The task
Each entry is to be repeated word for word, and the images are to be dropped.

Material supplied
= = = = =

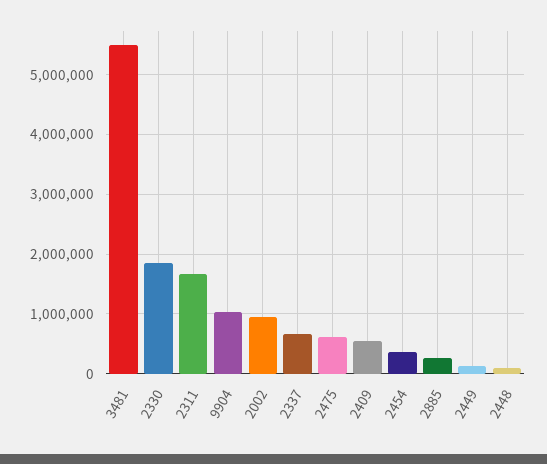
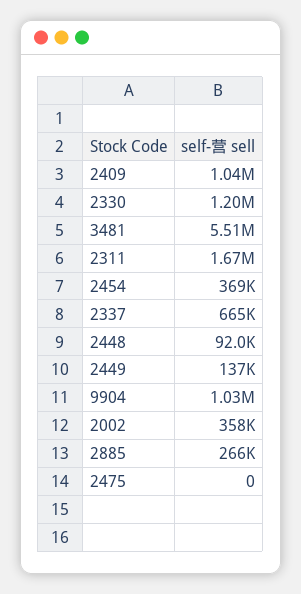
  {
    "3481": 5510000,
-   "2330": 1800000,
+   "2330": 1200000,
    "2311": 1670000,
    "9904": 1030000,
-   "2002": 1000000,
+   "2002": 358000,
    "2337": 665000,
-   "2475": 600000,
+   "2475": 0,
-   "2409": 600000,
+   "2409": 1040000,
    "2454": 369000,
    "2885": 266000,
    "2449": 137000,
    "2448": 92000
  }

= = = = =

The answer
  {
    "3481": 5510000,
-   "2330": 1800000,
+   "2330": 1200000,
    "2311": 1670000,
    "9904": 1030000,
-   "2002": 1000000,
+   "2002": 358000,
    "2337": 665000,
-   "2475": 600000,
+   "2475": 0,
-   "2409": 600000,
+   "2409": 1040000,
    "2454": 369000,
    "2885": 266000,
    "2449": 137000,
    "2448": 92000
  }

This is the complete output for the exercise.